Michiel Jonker / ambtenaar bij een decentrale overheid
Het risico is dat als de waterschappen onder de provincies of het rijk vallen, die hun meerwaarde willen bewijzen door veel 'beleid' over het waterschapswerk te gaan maken. Dan moet het allemaal anders en daarna nog weer een keer anders om provinciale en rijksambtenaren aan het werk te houden, terwijl de mensen die het echte werk doen, knettergek worden en de goeden vertrekken. Dat is pas een risico voor de waterveiligheid!
Lida Schelwald-van der Kley / Heemraad Waterschap Zuiderzeeland
Het opheffen of onderbrengen van de waterschappen bij de algemene democratie levert niet of nauwelijks iets op en kan desastreuze gevolgen hebben voor Nederland BV. Het veelgehoorde argument dat waterschappen een dure bestuurslaag zijn en er veel te besparen valt door ze op te heffen is pertinent onjuist. De bestuurskosten van alle 26 waterschappen tezamen (dijkgraven, dagelijkse en algemeen bestuurders, inclusief ondersteuning) bedragen 23 miljoen euro per jaar. Ter vergelijking: De bestuurskosten van de 12 provincies zijn ruim 10 maal hoger. 23 miljoen euro zet dus niet veel zoden aan de dijk, afgezien nog van de kosten die gemoeid zullen zijn met een herindeling. Op zichzelf al geen gemakkelijke opgave want waterstaatkundige grenzen vallen doorgaans niet samen met provinciale grenzen. Daar komt nog bij dat het aantal ambtenaren niet zal verminderen, want hoe je het ook organiseert, de specifieke deskundigheid op water gebied, blijf je nodig hebben. Bij de waterschappen werken nu 10.500 mensen, oftewel 1% van het totale ambtenarenapparaat in Nederland. Ook hier dus geen winst te behalen. En dan is het nu afwachten hoe de verkiezingen en de bestuurlijke herindeling uitpakken. Hopelijk hebben de politiek verantwoordelijke bestuurders van nu de wijsheid om iets dat goed functioneert niet af te breken. Laten we onze waterveiligheid, die wereldwijd geroemd wordt, niet in de waagschaal stellen.

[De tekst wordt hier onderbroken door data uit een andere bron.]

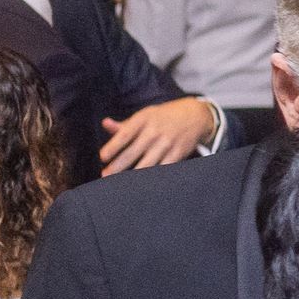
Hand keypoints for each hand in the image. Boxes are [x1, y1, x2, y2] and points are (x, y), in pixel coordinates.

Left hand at [99, 96, 220, 172]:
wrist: (196, 115)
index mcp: (144, 119)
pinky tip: (143, 183)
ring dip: (133, 174)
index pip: (125, 134)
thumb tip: (105, 124)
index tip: (102, 157)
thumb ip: (125, 124)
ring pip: (147, 163)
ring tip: (121, 183)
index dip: (113, 147)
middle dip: (118, 166)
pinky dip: (153, 175)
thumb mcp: (145, 115)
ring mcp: (168, 142)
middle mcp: (156, 131)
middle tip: (105, 176)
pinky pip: (164, 167)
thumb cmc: (164, 116)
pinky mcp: (179, 152)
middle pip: (133, 152)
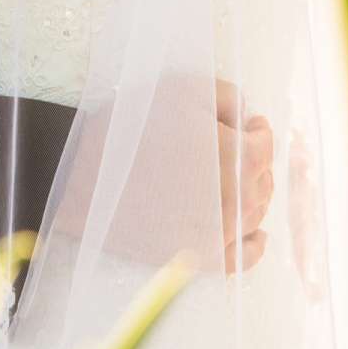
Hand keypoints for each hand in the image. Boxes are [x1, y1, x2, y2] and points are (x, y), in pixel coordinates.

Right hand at [47, 73, 276, 273]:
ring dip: (251, 193)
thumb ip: (225, 94)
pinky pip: (244, 258)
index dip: (254, 128)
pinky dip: (254, 245)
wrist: (83, 182)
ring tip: (231, 179)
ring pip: (255, 213)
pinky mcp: (201, 258)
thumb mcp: (178, 90)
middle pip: (262, 179)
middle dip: (252, 160)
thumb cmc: (128, 131)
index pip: (264, 143)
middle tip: (229, 148)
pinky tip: (255, 234)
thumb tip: (246, 114)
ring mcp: (222, 233)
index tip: (244, 122)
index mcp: (239, 158)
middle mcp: (240, 200)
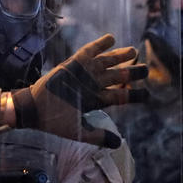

Siem Eikelenboom / CADM-consultant bij IDEOMA
Iedereen die wel eens een flinke reorganisatie heeft meegemaakt weet dat dit alleen maar heel veel geld gaat kosten. Het werk moet toch gedaan worden.
rob / mederwerker
Het werk moet wel gedaan worden !! Helemaal mee eens. Maar waarom een aparte bestuurslaag voor een doelcooperatie? Daar moet gewoon een goed management team op zitten om het werk goed te regelen. Een uitvoeringsorganisatie heeft geen apart politiek bestuur nodig. Het heeft geen zin om besluiten die al binnen de algemene democratie genomen zijn, op nieuw af te wegen. Dan gaan overheden elkaar alleen maar tegenwerken. Zie de praktijk van alle dag. Financiering moet wel duidelijk geregeld zijn. Veiligheid mag niet op de balans kunnen worden weggestreept. een doelbelasting dus, gelabeld aan de kosten van uitvoering van beheer en nieuwe werken. De bezuinigingen zitten in alle kosten van de de bestuurslaag van de schappen. Vast meer dan 23 mln op jaar basis.